━━ EXTRACTED DATA

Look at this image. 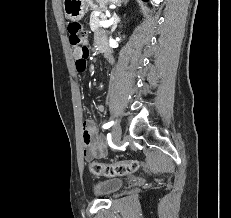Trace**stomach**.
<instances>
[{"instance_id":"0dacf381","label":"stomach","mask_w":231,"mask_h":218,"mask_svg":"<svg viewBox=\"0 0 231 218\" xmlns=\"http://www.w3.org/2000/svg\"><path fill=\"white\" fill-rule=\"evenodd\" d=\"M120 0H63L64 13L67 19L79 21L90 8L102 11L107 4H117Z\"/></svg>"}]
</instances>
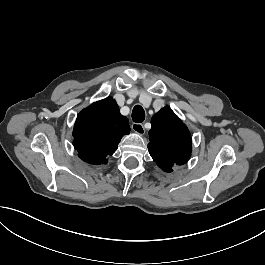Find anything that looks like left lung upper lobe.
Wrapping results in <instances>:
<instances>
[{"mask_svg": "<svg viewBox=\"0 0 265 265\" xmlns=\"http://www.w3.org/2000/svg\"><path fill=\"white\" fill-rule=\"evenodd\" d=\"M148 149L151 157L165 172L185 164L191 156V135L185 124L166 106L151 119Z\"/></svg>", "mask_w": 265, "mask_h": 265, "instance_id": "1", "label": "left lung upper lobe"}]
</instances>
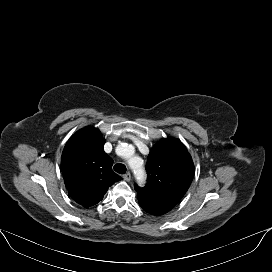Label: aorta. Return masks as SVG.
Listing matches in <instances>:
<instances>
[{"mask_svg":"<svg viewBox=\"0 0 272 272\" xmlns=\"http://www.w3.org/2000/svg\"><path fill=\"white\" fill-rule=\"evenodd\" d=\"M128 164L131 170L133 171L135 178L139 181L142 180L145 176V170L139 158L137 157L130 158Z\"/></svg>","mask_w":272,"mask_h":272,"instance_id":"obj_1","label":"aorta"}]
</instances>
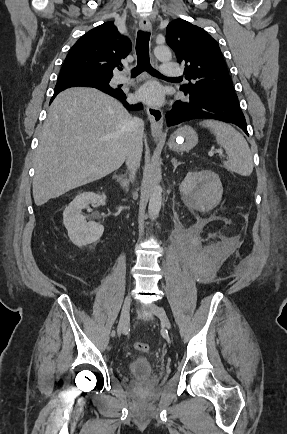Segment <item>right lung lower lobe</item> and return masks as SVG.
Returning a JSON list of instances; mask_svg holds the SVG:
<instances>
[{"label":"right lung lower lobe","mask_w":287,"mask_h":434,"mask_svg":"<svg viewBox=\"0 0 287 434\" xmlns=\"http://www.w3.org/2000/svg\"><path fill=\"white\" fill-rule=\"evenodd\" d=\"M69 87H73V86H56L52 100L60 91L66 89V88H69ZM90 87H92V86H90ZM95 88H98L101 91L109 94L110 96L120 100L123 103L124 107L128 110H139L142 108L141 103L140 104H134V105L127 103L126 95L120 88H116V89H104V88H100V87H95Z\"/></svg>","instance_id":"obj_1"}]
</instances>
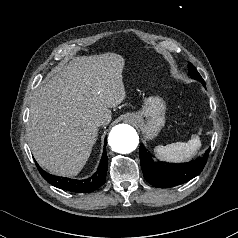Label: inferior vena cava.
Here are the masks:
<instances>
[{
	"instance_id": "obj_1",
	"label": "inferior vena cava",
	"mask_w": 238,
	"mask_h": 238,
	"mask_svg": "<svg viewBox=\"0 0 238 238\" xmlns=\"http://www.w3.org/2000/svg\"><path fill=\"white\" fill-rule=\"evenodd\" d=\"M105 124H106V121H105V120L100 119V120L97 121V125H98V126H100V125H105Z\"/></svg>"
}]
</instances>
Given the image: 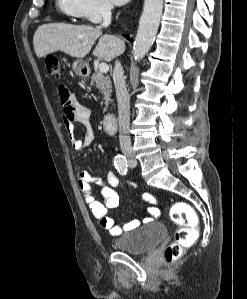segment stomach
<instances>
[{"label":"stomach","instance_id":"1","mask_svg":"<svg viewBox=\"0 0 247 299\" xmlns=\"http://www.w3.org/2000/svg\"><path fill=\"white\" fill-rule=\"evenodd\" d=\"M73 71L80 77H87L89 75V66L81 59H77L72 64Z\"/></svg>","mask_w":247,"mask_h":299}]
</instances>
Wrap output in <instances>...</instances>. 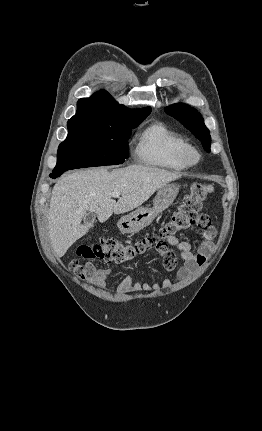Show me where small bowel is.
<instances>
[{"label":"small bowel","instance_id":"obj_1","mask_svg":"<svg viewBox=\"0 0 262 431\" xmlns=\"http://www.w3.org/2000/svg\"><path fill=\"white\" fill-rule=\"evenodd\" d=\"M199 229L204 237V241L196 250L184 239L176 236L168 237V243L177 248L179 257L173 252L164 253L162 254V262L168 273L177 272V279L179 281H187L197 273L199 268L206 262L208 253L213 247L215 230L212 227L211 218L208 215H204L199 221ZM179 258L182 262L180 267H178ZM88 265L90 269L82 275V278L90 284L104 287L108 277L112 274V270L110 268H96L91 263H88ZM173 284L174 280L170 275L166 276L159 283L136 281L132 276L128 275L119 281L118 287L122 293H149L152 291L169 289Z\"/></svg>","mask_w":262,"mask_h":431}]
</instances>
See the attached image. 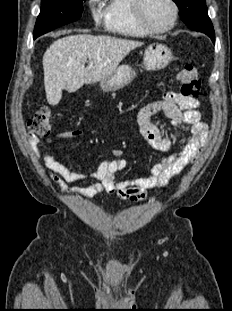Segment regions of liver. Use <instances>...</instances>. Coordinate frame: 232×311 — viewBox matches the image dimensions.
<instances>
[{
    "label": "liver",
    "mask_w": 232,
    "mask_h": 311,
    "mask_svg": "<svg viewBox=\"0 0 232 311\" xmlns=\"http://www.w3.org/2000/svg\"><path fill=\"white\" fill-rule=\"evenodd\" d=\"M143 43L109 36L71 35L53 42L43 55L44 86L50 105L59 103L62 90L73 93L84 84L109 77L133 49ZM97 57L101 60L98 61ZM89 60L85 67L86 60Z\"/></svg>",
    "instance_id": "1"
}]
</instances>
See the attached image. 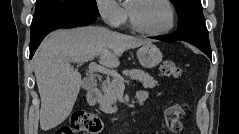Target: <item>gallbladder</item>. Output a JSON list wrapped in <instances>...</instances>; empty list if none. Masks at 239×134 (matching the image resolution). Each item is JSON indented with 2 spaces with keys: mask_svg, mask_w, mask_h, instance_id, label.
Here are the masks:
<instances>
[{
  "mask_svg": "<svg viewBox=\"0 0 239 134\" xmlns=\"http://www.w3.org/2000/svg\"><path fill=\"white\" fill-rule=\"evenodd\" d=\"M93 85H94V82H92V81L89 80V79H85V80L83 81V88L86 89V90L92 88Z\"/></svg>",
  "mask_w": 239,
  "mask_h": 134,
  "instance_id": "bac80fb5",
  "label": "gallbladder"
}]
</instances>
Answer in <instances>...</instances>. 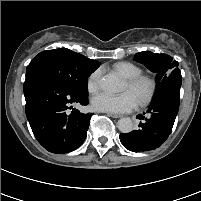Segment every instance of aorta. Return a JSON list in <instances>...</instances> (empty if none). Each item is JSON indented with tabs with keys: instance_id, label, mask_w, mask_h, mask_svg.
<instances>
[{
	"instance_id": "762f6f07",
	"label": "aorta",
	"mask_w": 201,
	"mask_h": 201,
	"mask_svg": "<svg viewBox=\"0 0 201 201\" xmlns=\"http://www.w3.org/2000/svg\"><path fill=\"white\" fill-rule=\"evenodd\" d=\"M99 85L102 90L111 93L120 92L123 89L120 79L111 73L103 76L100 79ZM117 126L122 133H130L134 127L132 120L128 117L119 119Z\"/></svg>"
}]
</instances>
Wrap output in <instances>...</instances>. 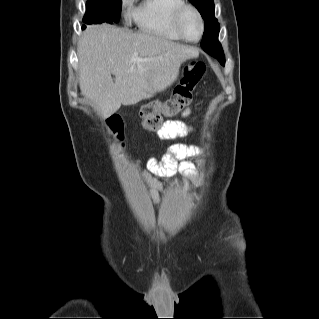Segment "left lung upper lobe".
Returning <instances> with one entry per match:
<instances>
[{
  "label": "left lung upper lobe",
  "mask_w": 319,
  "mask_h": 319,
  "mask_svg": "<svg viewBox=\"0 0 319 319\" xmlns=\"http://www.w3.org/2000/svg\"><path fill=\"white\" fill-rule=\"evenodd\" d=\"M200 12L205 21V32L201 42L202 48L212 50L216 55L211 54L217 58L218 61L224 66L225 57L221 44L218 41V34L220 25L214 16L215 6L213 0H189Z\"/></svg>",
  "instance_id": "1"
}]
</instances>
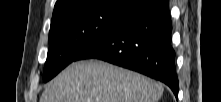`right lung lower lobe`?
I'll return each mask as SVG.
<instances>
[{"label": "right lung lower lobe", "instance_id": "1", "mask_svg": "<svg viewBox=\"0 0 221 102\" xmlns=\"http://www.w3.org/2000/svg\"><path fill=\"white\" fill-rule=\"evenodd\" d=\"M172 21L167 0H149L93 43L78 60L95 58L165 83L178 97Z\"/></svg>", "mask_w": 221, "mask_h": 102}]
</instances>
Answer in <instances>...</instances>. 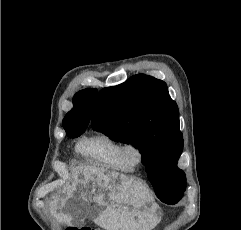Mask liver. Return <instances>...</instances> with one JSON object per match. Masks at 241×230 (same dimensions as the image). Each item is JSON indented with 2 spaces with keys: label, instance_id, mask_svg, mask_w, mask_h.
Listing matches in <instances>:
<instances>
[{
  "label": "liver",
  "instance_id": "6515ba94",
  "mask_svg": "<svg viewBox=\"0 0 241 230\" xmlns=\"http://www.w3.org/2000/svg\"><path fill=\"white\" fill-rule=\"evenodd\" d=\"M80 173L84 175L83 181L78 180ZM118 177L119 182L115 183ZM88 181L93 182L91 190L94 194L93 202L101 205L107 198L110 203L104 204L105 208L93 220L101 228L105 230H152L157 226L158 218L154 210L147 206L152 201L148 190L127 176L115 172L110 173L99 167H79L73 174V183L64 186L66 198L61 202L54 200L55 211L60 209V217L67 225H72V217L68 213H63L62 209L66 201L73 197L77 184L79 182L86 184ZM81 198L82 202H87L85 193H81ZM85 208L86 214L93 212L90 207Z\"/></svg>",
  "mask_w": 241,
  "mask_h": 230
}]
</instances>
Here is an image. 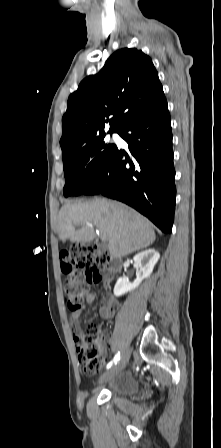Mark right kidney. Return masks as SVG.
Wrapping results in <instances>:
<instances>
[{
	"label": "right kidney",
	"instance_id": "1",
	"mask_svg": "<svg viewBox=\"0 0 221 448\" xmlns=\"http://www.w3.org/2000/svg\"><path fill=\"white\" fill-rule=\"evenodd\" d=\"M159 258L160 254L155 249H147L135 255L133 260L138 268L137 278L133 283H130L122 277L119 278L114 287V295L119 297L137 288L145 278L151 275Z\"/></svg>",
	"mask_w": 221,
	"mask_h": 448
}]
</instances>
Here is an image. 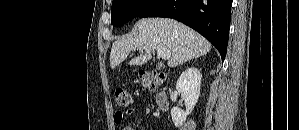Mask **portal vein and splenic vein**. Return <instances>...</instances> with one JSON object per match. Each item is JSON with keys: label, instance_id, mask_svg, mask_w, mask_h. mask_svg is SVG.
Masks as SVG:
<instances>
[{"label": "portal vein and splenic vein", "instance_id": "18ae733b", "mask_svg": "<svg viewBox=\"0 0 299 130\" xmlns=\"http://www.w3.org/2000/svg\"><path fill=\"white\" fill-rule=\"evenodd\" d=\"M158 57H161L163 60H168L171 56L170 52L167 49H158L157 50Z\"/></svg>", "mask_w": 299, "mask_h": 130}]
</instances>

━━━━

TASK DIRECTIONS: Repeat the stretch of lines from the one containing "Find anything that" through the one containing "149L151 157L165 172L185" word for word, leaving out the pictures.

ANSWER FOR THE TASK:
Find anything that looks like left lung upper lobe.
Wrapping results in <instances>:
<instances>
[{"mask_svg": "<svg viewBox=\"0 0 265 265\" xmlns=\"http://www.w3.org/2000/svg\"><path fill=\"white\" fill-rule=\"evenodd\" d=\"M148 149L151 157L165 172L185 164L191 156V135L185 124L166 106L151 119Z\"/></svg>", "mask_w": 265, "mask_h": 265, "instance_id": "1", "label": "left lung upper lobe"}]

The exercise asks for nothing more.